Dimension And Degree

I would like to introduce the concept of the double Ds and they are dimension and degree. It is a very useful framework especially if you are an active investor and adhere to the associative investing idea (mentioned here).

Dimension is the way on how and where you look at things, and sometimes they look different if you viewed them from different locations; e.g. the number ‘6’ looks like a ‘9’ if you stand the other side, and the scenery seen from your bus/car/train while going to work is not the same as the one when you are coming back home. If we equate the economic machine as a car, you can see the car doors from the side, not from the front, but you can see the headlights and the doors if you stand in between the front and side. Seeing things from different dimensions enables you to have different perspectives, and with them your decision making would be clearer.

Degree is how far you are looking at from the point of origin, and it is also important when you are looking at the markets and economy. Going back to the machine, if a part moves, others will move, too. However, the move does not go in a linear fashion, but instead all around as long as there are links in between (remember, it is a 3D machine). It is like tracing your family tree, where most people would just go up to their parents, then grandparents, and so on, in a line. A more thorough method is to branch out your other family members, like your uncles, aunts, cousins or even their in-laws. I understand that it is exhaustive to go that far and you may lose your focus, so stop at a level where it is deemed not to have an adverse impact on your original prospect.

Guesstimate, a term which I like to use in my analysis, is an estimated guess to “see” the future, using known information and knowledge at your disposal to have a sense of what are the possible outcomes. Using the dimension and degree context mentioned above, you can have a hunch on what would be the market direction and the state of the economy, and/or knowing the upcoming growth areas and trends, by imagining the movements of the machine parts and see how it goes from different angles. Though we cannot really tell what is in store for us, a guesstimate is much preferred over a wild stab-in-the-dark guess.

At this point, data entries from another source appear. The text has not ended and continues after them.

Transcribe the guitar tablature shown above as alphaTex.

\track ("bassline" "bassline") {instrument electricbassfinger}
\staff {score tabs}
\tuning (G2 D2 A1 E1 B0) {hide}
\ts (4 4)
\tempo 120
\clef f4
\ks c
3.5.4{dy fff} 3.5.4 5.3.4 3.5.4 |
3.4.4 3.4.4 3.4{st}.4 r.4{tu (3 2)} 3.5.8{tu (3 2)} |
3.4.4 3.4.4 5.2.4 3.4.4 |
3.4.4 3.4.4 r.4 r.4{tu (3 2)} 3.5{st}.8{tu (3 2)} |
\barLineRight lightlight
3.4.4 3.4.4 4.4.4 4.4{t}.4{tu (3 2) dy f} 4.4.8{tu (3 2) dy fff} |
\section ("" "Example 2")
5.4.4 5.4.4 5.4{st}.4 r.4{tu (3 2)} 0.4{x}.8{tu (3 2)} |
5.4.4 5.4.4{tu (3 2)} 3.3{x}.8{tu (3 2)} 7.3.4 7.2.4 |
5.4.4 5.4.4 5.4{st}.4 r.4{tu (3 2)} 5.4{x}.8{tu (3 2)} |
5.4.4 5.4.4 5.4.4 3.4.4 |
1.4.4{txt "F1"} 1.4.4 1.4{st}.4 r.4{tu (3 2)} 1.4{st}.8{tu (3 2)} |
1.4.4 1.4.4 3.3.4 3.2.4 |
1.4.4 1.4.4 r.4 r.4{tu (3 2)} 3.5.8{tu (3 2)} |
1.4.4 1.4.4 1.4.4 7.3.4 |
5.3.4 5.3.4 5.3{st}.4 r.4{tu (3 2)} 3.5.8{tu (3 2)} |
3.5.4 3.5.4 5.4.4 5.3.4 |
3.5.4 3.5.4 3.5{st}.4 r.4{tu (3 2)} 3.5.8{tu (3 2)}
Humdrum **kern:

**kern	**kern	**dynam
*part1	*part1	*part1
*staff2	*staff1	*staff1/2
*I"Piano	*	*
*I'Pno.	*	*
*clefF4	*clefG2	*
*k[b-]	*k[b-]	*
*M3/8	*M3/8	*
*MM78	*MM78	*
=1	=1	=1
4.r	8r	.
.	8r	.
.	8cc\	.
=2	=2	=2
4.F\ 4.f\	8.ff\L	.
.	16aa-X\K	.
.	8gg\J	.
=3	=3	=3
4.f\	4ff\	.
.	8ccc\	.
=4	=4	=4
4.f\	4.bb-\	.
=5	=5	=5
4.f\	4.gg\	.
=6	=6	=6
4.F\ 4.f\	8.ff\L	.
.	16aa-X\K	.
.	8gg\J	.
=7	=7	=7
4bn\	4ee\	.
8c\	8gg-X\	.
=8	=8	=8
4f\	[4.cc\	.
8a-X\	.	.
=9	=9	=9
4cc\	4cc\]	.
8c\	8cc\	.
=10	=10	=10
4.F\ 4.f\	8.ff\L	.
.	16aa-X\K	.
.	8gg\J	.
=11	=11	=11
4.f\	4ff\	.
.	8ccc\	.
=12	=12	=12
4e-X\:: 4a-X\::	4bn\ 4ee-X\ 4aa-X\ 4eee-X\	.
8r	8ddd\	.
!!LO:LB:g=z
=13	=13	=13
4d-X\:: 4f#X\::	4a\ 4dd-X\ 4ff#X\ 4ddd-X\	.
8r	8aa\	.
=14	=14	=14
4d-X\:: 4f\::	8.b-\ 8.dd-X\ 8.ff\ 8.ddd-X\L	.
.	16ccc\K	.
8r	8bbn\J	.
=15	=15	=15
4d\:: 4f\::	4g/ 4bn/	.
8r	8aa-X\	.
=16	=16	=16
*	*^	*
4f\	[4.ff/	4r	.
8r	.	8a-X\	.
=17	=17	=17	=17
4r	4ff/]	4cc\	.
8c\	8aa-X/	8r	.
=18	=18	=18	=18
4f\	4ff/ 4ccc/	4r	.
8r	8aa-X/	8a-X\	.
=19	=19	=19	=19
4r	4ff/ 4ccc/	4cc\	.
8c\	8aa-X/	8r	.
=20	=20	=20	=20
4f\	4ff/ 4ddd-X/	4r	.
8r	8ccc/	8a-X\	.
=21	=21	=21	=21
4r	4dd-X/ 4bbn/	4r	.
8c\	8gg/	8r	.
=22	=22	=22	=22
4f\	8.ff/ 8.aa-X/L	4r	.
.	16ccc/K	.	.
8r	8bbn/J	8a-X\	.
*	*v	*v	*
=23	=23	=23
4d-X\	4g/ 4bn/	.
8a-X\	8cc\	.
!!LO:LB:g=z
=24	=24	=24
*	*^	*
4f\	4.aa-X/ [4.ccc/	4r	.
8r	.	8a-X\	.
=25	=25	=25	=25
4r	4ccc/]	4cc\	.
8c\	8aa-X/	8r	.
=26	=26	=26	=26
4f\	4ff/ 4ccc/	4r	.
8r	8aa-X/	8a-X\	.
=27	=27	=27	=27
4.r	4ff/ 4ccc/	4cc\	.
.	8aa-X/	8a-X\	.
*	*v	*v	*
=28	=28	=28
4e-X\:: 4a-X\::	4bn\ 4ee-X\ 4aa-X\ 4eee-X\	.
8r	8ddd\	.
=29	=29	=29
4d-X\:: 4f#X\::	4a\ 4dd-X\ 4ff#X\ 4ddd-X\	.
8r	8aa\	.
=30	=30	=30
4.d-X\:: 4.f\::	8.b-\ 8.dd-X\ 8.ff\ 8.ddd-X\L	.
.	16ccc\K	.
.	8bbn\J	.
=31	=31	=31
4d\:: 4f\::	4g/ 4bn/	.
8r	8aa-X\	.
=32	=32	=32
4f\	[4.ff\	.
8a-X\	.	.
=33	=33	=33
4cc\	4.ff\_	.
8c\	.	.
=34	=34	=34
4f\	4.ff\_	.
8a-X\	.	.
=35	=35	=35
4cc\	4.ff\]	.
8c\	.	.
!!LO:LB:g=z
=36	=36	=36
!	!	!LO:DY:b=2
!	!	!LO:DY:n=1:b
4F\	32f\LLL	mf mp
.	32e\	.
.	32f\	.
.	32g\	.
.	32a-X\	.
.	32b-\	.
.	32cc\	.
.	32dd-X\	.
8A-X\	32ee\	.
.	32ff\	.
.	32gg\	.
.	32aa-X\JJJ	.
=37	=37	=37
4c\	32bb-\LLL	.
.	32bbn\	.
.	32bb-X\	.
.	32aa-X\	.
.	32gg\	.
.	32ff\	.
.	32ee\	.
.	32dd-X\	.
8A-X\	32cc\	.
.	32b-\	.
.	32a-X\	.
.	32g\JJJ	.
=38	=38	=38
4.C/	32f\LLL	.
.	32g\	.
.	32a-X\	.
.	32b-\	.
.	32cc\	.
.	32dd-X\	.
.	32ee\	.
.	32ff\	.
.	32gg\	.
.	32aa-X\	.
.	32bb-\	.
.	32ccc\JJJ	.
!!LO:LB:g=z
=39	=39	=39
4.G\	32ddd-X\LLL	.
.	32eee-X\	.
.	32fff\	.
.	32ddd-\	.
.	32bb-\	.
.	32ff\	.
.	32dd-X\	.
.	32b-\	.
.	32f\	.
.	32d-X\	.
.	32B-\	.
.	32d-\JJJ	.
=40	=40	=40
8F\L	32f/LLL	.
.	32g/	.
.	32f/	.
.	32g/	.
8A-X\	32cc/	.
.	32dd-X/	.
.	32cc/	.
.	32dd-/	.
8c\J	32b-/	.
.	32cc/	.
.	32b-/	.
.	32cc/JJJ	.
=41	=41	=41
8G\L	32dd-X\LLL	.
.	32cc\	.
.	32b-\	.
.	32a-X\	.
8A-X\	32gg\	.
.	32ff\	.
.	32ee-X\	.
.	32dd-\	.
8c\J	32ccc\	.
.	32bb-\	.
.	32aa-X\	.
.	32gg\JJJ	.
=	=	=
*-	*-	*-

There are some tools on how to visualise all these dimensions and degrees, but first thing is to get some papers and pens or markers. Mind maps, SWOT (Strengths, Weaknesses, Opportunities, Threats) matrices and Michael Porter’s Five Forces are some of the tools you can use, along with thought processes such as lateral and contrarian thinking which might help to give fresh insights on your analysis. In all aspects, having an open mind is key.